◆ **Source document**
^^^^^^^^^^^^^^^^

Raymond Carver, The Paris Review, 1983

There was a starting place. There is always one somewhere deep inside our memories that urges us to find stories that resemble those we have encountered, even briefly. My grandfather had a cameo in a film that nobody remembers the name of but it was a story often told and retold in the family. He played a waiter and placed a few cups on a table in that film. A nameless person in a scene he helped complete. That’s a good memory. My grandfather as an everyday person, a server who passed away and yet he will be somewhere in some film. Frozen in time.

I have witnessed the shaft of light that came from a room somewhere and transformed into stories. In those days, there would be a projectionist operating these giant machines. We thought then that he was a magician, a storyteller, a person who understood loneliness and provided us with worlds to which we could escape. Perhaps he understood that longing is beyond the idea of time. That’s how we learned to imagine.

I called my aunt, the keeper of memories, to ask about my grandfather.

“Was he a junior artist?”

“He was an actor. It takes a lot to become someone else even if it lasts only for a few seconds,” she said.

My aunt went on to talk about her love for cinema. There used to be a magazine called Screen then, which they brought home. My father and uncles took a train to Varanasi to watch the first show of new releases. They fashioned their clothes after the actors. My aunt fell in love with Rajesh Khanna, even slashed her wrists when she came to know he had married. That was some love. It takes a lot to be in love with someone you only see on screen who is never himself and always someone else.

Cinema was real and unreal. Before the multiplex world order came in with all its class and other hierarchies, single-screen theatres were social spaces where everyone sat next to each other and let themselves be moved by the story on the screen. In 2011, digital came in. Endings, when they come, are brutal. But memory with all its deceptions is a counterforce. Like cinema.

I was an outsider who had only seen the stars on the screen. I was one of those who learned late in life to not walk out of the theatre before reading the entire film credits. I often wondered who these people were and if there were others who were out of the privileged space of the marquee. Was my grandfather mentioned? His name is Rajendra Prasad. Just for the record. Just so that even though I don’t know the film he was in for a few seconds, I have vindicated myself with this.

^^^^^^^^^^^^^^^^

◆ **Records supplied**
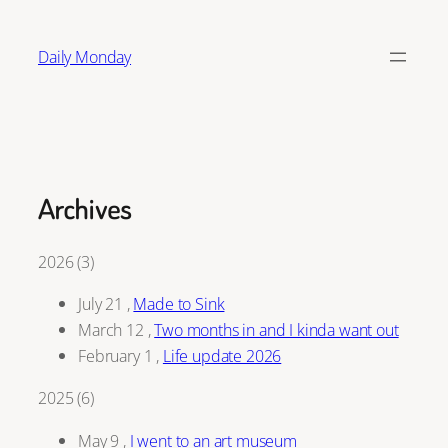
Skip
to
Daily Monday
content
Archives
2026
(
3
)
July 21
,
Made to Sink
March 12
,
Two months in and I kinda want out
February 1
,
Life update 2026
2025
(
6
)
May 9
,
I went to an art museum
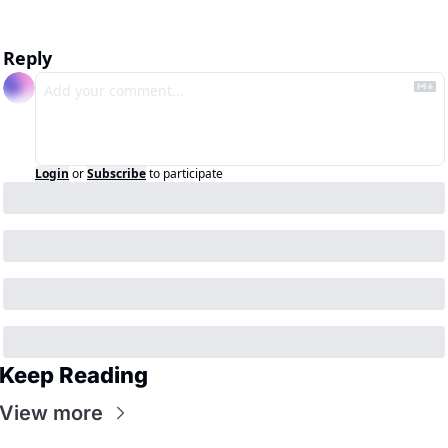
Reply
Login
or
Subscribe
to participate
Keep Reading
View more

^^^^^^^^^^^^^^^^

◆ **Work order 1**
In the essay about the grandfather's film cameo, what role did the grandfather play on screen?
◆ **Work order 2**
Carry on the essay about the grandfather's film cameo, starting right after its last sentence.

◆ **Written reply 1**
He played a waiter who placed a few cups on a table.

◆ **Written reply 2**
When I first met Aradhana Seth, I was in awe of the scale of work that goes into building a world that we, as audience, enter. There must be intrigue and familiarity. And then, there was the invisibility clause and the question of ego.

I remember her showing me her notes for the 2010 film, West is West. There was a picture of a blue wall with its peeling paint and a jaali (mesh). It contained another room with an orange wall and the second room held another, with green walls. I have been inside such rooms. My maternal grandfather’s house had walls painted in green. I remember the text from her West is West House Book.

At best, a dedication is a reminder that beyond the line, there is an ecosystem without which everything that cinema is on the screen won’t exist.

“1975 Pakistan. Looking for an ideal location.

Looking for an ideal house. One that is falling apart. No bogs. Just the fields. Buffalo shed. Hand pump. Chicken coop. Thresher. The
Khan Compound.

A new house is built.

Does it become a home? or it may be interesting to list the tools and materials used.”

Homes aren’t easy to build. I saw the workers, the painters, the hands, building the house in a story. All these nameless people who are the real cinema-makers. The ones whose labour is the most important contribution. They could conjure storms, floods and other planets, entire galaxies and even aliens and unicorns.

In Bombay, Gautam Pemmaraju, our guest editor for the anniversary issue along with Aradhana Seth, told me about the unions, the strugglers, the foley artists and others. That’s when we decided to find the many people who work in cinema and are tagged as below-the-line workers and ask them about their lives.

Lines are drawn to divide, to segregate. Sometimes they can become bridges, too.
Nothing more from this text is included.